PRESIDING JUSTICE CHAPMAN delivered the judgment of the court, with opinion. Justices Goldenhersh and W elch concurred in the judgment and opinion.
OPINION
Corey A. Taylor, inmate No. B17010 in the Department of Corrections (Department),
appeals pro se from the dismissal of his amended complaint for mandamus relief, a
declaratory judgment, and a permanent injunction. The complaint was dismissed on the
motion of the defendants, R. Shelton Frey, a former warden of Tamms Correctional Center
(Tamms), Ken Bartley, the then-current warden of Tamms, and David Mitchell, an employee
of the Department. Taylor seeks the reversal of the trial court's order and the remand of the
cause to the circuit court. We affirm.
BACKGROUND
Taylor is an inmate in the Department who is serving a 75-year sentence for first-
degree murder and concurrent 75-year sentences for robbery and burglary. People v. Taylor,
235 Ill. App. 3d 763 (1992). His projected release date is February 19, 2039. Taylor has
been housed at Tamms since September 2, 1998. Between that date and May 22, 2007, he
1 received 132 disciplinary tickets for violating various institutional rules.
On April 20, 2007, Taylor filed pro se a complaint seeking mandamus relief, a
declaratory judgment, and a perm anent injunction. On October 22, 2007, he filed an
amended complaint, in which he again sought mandamus, declaratory, and injunctive relief.
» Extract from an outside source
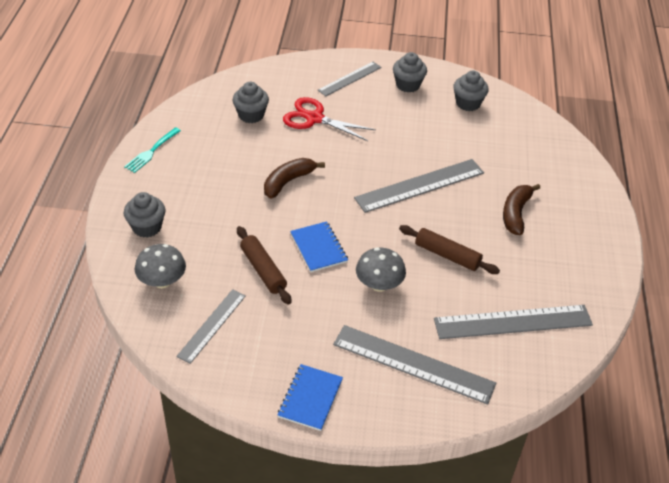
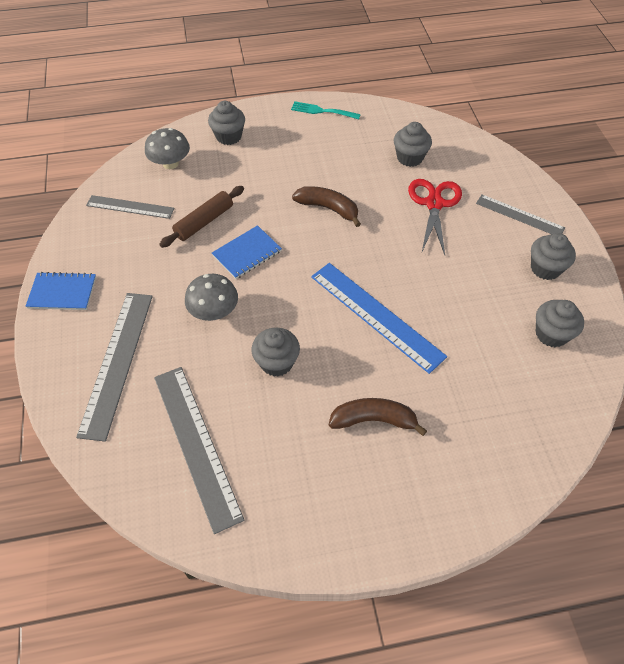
camera: 75 degrees right, 10 degrees up
(420, 185) = (376, 315): grey ruler -> blue ruler
(447, 255) = (276, 362): brown rolling pin -> grey cupcake

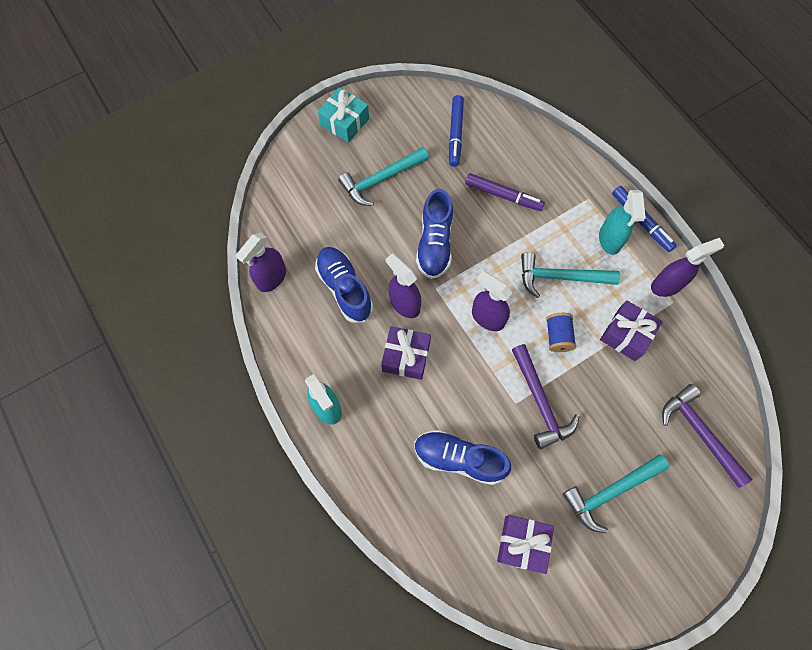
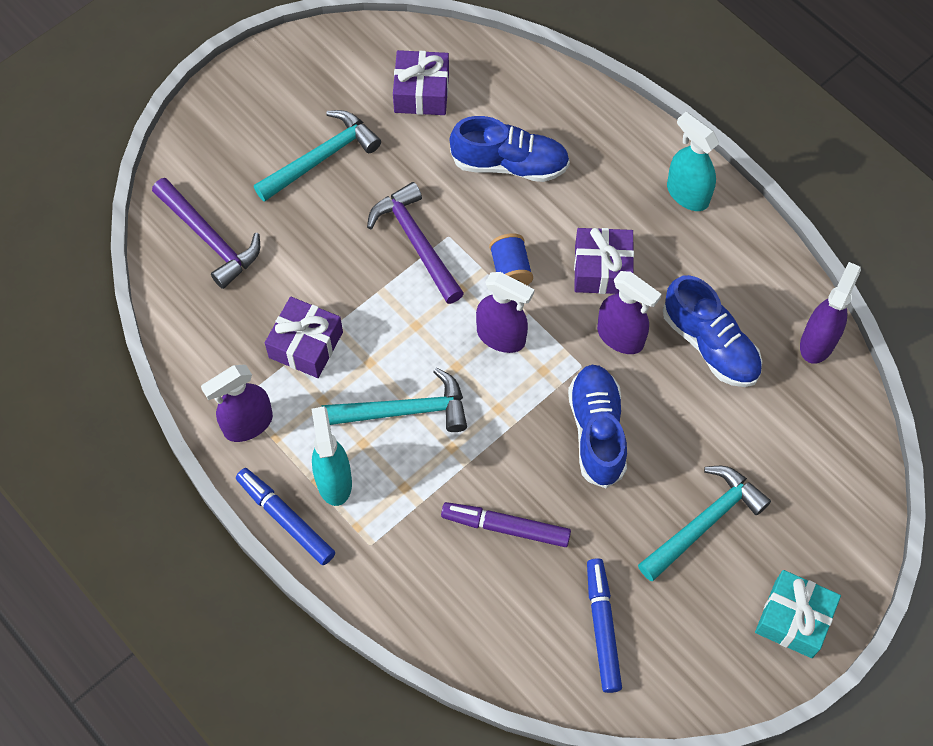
camera: 170 degrees right, 5 degrees down
(558, 336) = (401, 327): blue spool -> blue spool (510, 270)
Taylor asserted that his right to due process had been violated in various ways in disciplinary
proceedings that had been conducted at Tamms between April 29, 2005, and March 20,
2006. He alleged that as a result of the allegedly improper disciplinary proceedings, he had
been assigned to disciplinary segregation status for a total of 22 months, he had been reduced
to C-grade for 25 months, and his commissary privileges had been restricted for 25 months.
Taylor also lost one month of good-conduct credit when he was found guilty of unauthorized
solicitation of personal information. He claimed that his delay in filing his complaint was
excusable because of a high turnover rate of chief administrative officers at Tamms, his
efforts to resolve his grievances with successive chief administrative officers, and his
attempts to solicit legal help from entities outside of the penitentiary prior to seeking redress
in the circuit court.
Taylor sought an order of mandamus to compel the defendants to hold new hearings
on the disciplinary tickets that complied with state and federal due process requirements, a
declaration that the disciplinary proceedings had violated his right to due process under state
and federal law, and an injunction prohibiting the defendants from abrogating his due process
rights in future disciplinary proceedings. Appended to the complaint were copies of
adjustment committee summaries, administrative review board decisions, and four letters that
had been directed to the plaintiff from Department officials, the Office of the Illinois
Attorney General, and a prisoners' rights organization. Three of these letters postdated the
original complaint.
On November 27, 2007, the defendants filed a combined motion pursuant to section
2 2-619.1 of the Code of Civil Procedure (Code) (735 ILCS 5/2-619.1 (West 2006)) to dismiss
the amended complaint. They asserted that the complaint was subject to a dismissal under
section 2-615 of the Code (735 ILCS 5/2-615 (West 2006)) because it failed to state a cause
of action. They argued that the complaint and its attachments established that in the only
disciplinary proceeding that had resulted in the loss of good-conduct credit, Taylor had been
afforded all the due process to which he was entitled. They also argued that the other
disciplinary actions did not implicate his due process rights because they had not resulted in
any loss of good-conduct credit. They argued further that his complaint was barred by
laches because it was untimely filed.
The defendants asserted that the mandamus count of the complaint was subject to a
dismissal under section 2-619(a)(9) of the Code (735 ILCS 5/2-619(a)(9) (W est 2006)).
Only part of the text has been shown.